# Document Embedding

### 1. Embed

First, we will create sample documents to be embedded using the model

In [1]:
documents = [
    "The quick brown fox jumps over the lazy dog",
    "My dog is quick and can jump over fences",
    "I love my dog",
    "The dog is lazy but the fox is quick",
    "Uniqueness can help us find vectors, I hope this works!"
]

Next, we will use sklearn to vectorize the documents

In [2]:
from sklearn.feature_extraction.text import TfidfVectorizer

vectorizer = TfidfVectorizer()
X = vectorizer.fit_transform(documents)
embeddings = X.toarray()

### 2. Upload

After creating the embeddings, we will publish these to a pinecone index

In [3]:
import pinecone

# Load environment variables
from dotenv import load_dotenv
import os
load_dotenv()
pinecone_key = os.getenv("PINECONE_KEY")

  from tqdm.autonotebook import tqdm


In [4]:
# Determine dimensionality of embeddings
dimension = embeddings.shape[1]

# Get index name
index_name = "document-embeddings"

In [5]:
# Initialize pinecone session
pinecone.init(api_key=pinecone_key, environment='gcp-starter')

In [6]:
# Set index to be written to and read from
index = pinecone.Index('document-embeddings')

In [7]:
# Prepare data for uploading to pinecone
vectors = [{'id': str(i), 'values': [float(value) for value in embeddings[i]]} for i in range(len(embeddings))]
print(f"Number of vectors: {len(vectors)}")

Number of vectors: 5


In [8]:
# Upload embeddings to pinecone
index.upsert(vectors=vectors)

{'upserted_count': 5}

Now we have uploaded the origional embedded documents to the index. Below, we will add a few more.

In [9]:
import numpy as np

# New documents
new_documents = [
    "New document text here",
    "Another new document text here",
    "Uniqueness is very important, I will use it to find this vector!"
    # ... more documents
]

# Vectorize the new documents
new_X = vectorizer.transform(new_documents)  # Note: use transform, not fit_transform, to keep the same vocabulary

# Convert to dense array
new_embeddings = new_X.toarray()

In [10]:
# Connect to the Existing Pinecone Index
index = pinecone.Index(index_name)

In [11]:
# Prepare the new data for uploading to Pinecone
start_id = len(embeddings)
new_vectors = [{'id': str(start_id + i), 'values': [float(value) for value in new_embeddings[i]]} for i in range(len(new_embeddings))]

In [12]:
upsert_response = index.upsert(vectors=new_vectors)

### 3. Compare and Query

We have uploaded even more vectors to the index. Now, we need to retrieve some of them that are similar to a sentence I will write below.

In [13]:
# Vectorize new sentence
new_sentence = "I want to find the unique vector, it is important!"
new_vector = vectorizer.transform([new_sentence]).toarray()[0]  # Convert to dense array and get the first (and only) vector

In [14]:
# Convert the new vector to a list of standard Python float values
new_vector_list = [float(value) for value in new_vector]

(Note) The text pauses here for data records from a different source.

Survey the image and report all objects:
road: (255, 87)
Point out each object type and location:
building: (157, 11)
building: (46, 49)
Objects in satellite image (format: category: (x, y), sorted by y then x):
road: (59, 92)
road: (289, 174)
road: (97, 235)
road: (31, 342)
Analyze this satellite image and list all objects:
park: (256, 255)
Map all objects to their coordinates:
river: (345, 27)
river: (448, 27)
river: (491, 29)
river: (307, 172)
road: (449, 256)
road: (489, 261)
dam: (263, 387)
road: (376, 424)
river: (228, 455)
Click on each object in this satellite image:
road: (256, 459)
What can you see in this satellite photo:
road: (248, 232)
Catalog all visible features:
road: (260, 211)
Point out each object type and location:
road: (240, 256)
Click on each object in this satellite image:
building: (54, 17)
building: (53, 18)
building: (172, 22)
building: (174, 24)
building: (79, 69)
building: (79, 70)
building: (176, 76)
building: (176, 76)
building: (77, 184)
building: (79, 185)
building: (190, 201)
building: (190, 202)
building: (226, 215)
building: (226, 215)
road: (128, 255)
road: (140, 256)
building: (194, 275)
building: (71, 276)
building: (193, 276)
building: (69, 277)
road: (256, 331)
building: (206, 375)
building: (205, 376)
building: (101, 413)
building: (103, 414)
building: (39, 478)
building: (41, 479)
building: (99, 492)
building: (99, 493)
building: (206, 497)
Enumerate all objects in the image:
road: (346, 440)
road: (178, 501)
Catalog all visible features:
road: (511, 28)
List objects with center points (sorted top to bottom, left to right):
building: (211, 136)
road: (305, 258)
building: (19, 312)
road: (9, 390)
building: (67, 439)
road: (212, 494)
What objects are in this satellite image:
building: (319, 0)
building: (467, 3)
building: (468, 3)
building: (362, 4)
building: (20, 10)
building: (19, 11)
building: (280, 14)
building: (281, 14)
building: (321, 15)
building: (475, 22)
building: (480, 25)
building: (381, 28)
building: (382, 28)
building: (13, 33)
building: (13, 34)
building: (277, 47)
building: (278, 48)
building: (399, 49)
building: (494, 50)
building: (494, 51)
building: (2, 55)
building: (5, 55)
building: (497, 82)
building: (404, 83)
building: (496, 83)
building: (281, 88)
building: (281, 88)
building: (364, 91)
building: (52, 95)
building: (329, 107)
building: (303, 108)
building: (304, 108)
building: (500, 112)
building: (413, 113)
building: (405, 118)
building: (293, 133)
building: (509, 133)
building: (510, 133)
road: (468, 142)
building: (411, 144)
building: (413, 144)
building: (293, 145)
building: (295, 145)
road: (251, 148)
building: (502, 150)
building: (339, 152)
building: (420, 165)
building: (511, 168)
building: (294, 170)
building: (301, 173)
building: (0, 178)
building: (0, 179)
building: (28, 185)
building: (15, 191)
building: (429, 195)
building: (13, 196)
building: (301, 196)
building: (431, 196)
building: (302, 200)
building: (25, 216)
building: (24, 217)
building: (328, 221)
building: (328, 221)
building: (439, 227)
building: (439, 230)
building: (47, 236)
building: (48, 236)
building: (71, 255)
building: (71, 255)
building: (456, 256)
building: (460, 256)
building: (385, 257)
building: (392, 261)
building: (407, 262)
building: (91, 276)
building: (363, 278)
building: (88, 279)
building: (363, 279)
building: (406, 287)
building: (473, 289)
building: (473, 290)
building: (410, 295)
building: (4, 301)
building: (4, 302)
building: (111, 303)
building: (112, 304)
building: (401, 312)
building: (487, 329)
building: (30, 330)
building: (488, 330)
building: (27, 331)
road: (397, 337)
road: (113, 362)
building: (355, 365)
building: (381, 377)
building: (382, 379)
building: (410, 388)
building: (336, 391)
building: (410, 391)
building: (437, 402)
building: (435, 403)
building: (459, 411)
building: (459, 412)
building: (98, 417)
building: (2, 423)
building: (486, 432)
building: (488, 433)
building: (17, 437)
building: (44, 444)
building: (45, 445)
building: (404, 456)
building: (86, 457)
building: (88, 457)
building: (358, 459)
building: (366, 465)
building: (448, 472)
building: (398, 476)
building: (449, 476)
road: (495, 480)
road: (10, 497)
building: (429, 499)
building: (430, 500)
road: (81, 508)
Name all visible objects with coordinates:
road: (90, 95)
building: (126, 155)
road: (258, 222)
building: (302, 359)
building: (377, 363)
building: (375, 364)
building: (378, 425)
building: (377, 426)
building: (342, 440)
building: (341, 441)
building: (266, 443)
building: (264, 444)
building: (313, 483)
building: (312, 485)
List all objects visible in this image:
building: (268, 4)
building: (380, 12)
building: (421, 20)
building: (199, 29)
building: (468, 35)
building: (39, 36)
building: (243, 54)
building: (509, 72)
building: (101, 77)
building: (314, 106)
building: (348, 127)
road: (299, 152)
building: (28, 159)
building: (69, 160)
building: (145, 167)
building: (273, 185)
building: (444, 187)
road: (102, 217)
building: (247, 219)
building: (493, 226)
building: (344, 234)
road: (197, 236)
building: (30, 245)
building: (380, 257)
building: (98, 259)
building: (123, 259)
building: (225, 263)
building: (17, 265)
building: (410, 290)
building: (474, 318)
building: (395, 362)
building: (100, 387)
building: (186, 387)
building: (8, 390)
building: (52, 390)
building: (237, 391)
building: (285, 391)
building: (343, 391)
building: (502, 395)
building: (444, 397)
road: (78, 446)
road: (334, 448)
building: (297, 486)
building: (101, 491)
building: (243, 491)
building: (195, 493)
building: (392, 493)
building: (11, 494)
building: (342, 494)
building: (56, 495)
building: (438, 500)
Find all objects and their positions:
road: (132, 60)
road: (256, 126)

# Query Pinecone for the most similar vector(s)
query_response = index.query(
    top_k=2,
    vector=new_vector_list,
    include_metadata=True,
    include_values=False
)

In [15]:
query_response['matches']

[{'id': '3', 'score': 0.593876541, 'values': []},
 {'id': '7', 'score': 0.567467749, 'values': []}]

We can see above that the cosine similarity for the sentence I wrote and the one I wanted to find (the sentence with unique in it) is almost the highest at 0.7072.

My query sentence: "I want to find the unique vector, it is important!"

The sentences returned:
1. The dog is lazy but the fox is quick
2. Uniqueness is very important, I will use it to find this vector!